We sometimes look at these services under the best of conditions and rarely consider how they would work under the worst of conditions.
Firstly there is the quality issue. Whilst streaming music may well approach the quality of CDs, films and other forms of video are a long way from being of the same quality of the discs – sometimes not even getting close to the quality of DVDs when Bluerays are the quality to aim for. Sure it is no big deal – the convenience of online streaming makes up for the quality to a certain extent, but it does not replace the need for quality.
Secondly, reliability is an issue. Not only does streaming media (even audio) have a tendency to stutter to the point where listening or watching becomes unbearable, but sometimes streaming services just crash through being overloaded – very frustrating when it is half-way through a film. In theory most of our network connections have more than enough bandwidth to support streaming media – at least audio. In fact my own network connection is good enough for streaming video with just the occasional stutter – maybe just once an hour – and of course the occasional stutter may well because of other activity on my network. I do after all have people visiting my “server under the stairs” for blog postings and photographs on a regular basis.

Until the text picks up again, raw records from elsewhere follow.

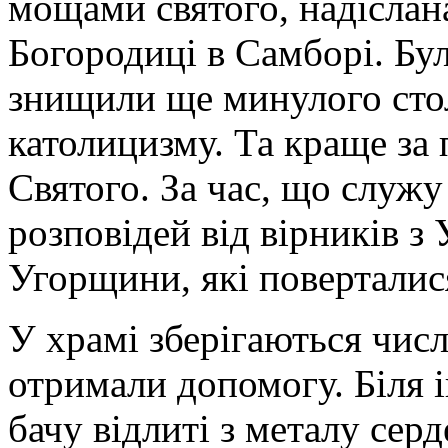
мощами святого, надіслана
Богородиці в Самборі. Бул
знищили ще минулого стол
католицизму. Та краще за 
Святого. За час, що служу
розповідей від вірників з
Угорщини, які поверталися
У храмі зберігаються числ
отримали допомогу. Біля 
бачу відлиті з металу серд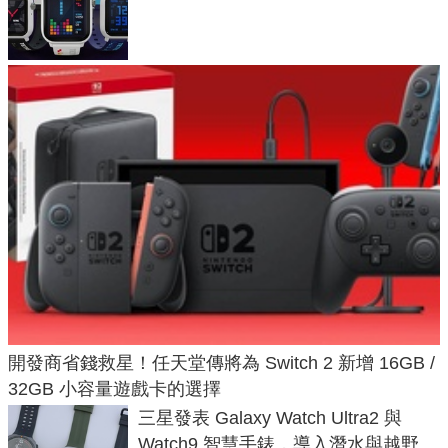
不過竟然不能連手機？
開發商省錢救星！任天堂傳將為 Switch 2 新增 16GB /
32GB 小容量遊戲卡的選擇
三星發表 Galaxy Watch Ultra2 與
Watch9 智慧手錶，導入潛水與越野跑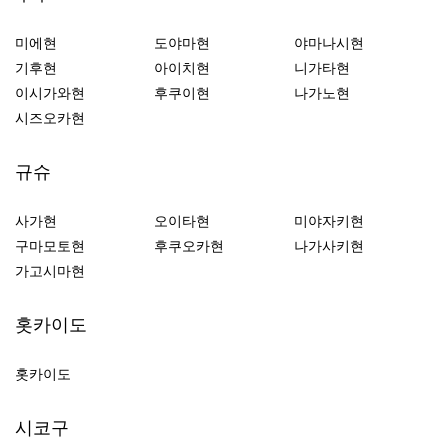
미에현
도야마현
야마나시현
기후현
아이치현
니가타현
이시가와현
후쿠이현
나가노현
시즈오카현
규슈
사가현
오이타현
미야자키현
구마모토현
후쿠오카현
나가사키현
가고시마현
홋카이도
홋카이도
시코구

However my wireless network is sufficiently bad that even streaming audio can get very bad in the evening. Not the fault of the streaming media companies that I live in a very dense environment with lots of wireless “noise”, but it still means that I tend to avoid using wireless networking except on devices where there is no choice. And on those devices I have sometimes been forced to put them away, or switch to using 3G.

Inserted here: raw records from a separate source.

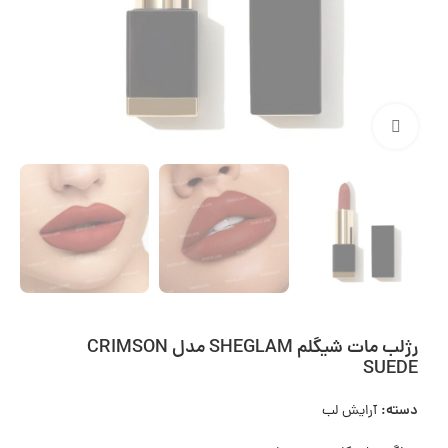
بزرگنمایی تصویر
رژلب مات شیگلم SHEGLAM مدل CRIMSON
SUEDE
دسته:
آرایش لب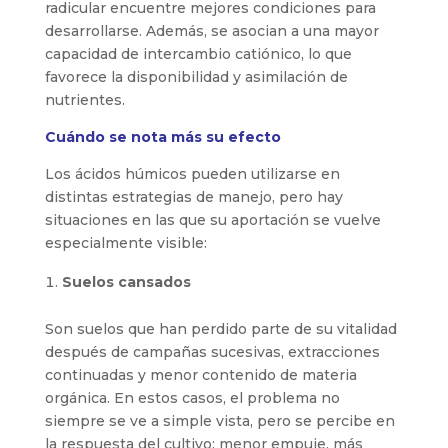
radicular encuentre mejores condiciones para
desarrollarse. Además, se asocian a una mayor
capacidad de intercambio catiónico, lo que
favorece la disponibilidad y asimilación de
nutrientes.
Cuándo se nota más su efecto
Los ácidos húmicos pueden utilizarse en
distintas estrategias de manejo, pero hay
situaciones en las que su aportación se vuelve
especialmente visible:
Suelos cansados
Son suelos que han perdido parte de su vitalidad
después de campañas sucesivas, extracciones
continuadas y menor contenido de materia
orgánica. En estos casos, el problema no
siempre se ve a simple vista, pero se percibe en
la respuesta del cultivo: menor empuje, más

It would be helpful if media streaming companies allowed people to buffer larger amounts of the media stream to assist in this. I would not mind waiting 10 minutes for a buffer to fill up to ensure that I could watch a film all the way through without stuttering. Or indeed wait 60s for an audio stream to buffer.
On the subject of media servers crashing, it is a little hard to see what can be done about this. The obvious thing is that streaming media companies need to be very careful about the code they write (or buy) to increase reliability. Software always has bugs, but increasing the importance of bug destruction would be very wise. Less obvious is to measure how reliable the media servers are at various loads, and limit the load to the level they can support reliably.
A message saying “please wait for an available film slot” is better by far than trying to start playing a film only to have it drop out half-way through!